MOF-derived nitrogen doped carbon modified g-C3N4 heterostructure composite with enhanced photocatalytic activity for bisphenol A degradation with peroxymonosulfate under visible light irradiation

Abstract

Designing metal-free g-C3N4 based photocatalytic system with efficient photocatalytic activity has received enormous attention in the field of environmental remediation because of its great potential for removing refractory contaminants. Herein, a novel metal organic framework (ZIF-8)-derived nitrogen doped carbon (ZIF-NC) modified g-C3N4 heterostructured composite was synthesized through a facile thermal treatment method. Benefiting from the hierarchical porosity, conductive network, and abundant exposed active sites for peroxymonosulfate (PMS) activation of MOF-derived nitrogen doped carbon, the introduction of MOF-derived nitrogen doped carbon into g-C3N4 not only facilitates the charge separation of g-C3N4 but also greatly accelerates PMS activation to yield high active SO4− radical. The energy band diagrams derived from Mott-Schottky, valence band X-ray photoelectron spectroscopy and ultraviolet photoelectron spectroscopy studies indicate that the formed heterojunction between g-C3N4 and ZIF-NC is Schottky type.
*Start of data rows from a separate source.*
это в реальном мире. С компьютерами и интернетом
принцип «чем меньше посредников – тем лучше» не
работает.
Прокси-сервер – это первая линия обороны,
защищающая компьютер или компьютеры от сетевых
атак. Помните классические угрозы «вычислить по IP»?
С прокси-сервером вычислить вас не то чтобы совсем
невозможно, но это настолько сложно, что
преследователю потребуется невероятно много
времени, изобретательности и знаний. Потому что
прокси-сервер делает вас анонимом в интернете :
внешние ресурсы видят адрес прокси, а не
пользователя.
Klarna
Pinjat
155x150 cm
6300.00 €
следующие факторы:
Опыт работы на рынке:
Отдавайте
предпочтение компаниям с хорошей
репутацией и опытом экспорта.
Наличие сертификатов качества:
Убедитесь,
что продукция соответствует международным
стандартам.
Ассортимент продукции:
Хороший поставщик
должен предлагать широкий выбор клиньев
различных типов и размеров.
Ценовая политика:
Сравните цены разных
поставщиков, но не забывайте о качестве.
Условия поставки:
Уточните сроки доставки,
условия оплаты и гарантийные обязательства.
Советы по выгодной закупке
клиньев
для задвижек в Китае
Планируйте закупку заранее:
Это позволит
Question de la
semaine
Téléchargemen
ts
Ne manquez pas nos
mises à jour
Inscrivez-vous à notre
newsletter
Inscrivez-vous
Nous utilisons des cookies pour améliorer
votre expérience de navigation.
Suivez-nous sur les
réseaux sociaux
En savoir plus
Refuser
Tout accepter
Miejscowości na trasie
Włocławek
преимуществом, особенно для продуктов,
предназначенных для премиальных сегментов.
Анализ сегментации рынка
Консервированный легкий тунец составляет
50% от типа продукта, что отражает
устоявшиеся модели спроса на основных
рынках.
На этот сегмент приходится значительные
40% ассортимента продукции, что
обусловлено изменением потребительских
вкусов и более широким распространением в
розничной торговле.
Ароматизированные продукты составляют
The ZIF-NC with lower Fermi level energy can serve as an excellent electron accepter to enable fast electron transfer from the conduction band of g-C3N4 to ZIF-NC and boost the charge separation of g-C3N4. Photoelectrochemical tests combined with multiple spectroscopic techniques further confirm the enhanced charge carrier separation performance of composite. As a result, the as-prepared hybrids displayed remarkably improved photocatalytic activities toward bisphenol A (BPA) degradation in the presence of PMS under visible light irradiation. The apparent rate constant, k, for BPA degradation of the ZIF-NC/g-C3N4 composites with PMS is approximately 8.6 times as high as that of bare g-C3N4. This work provides a promising approach on the rational design of high-performance, cost-effective photocatalysts for environmental remediation.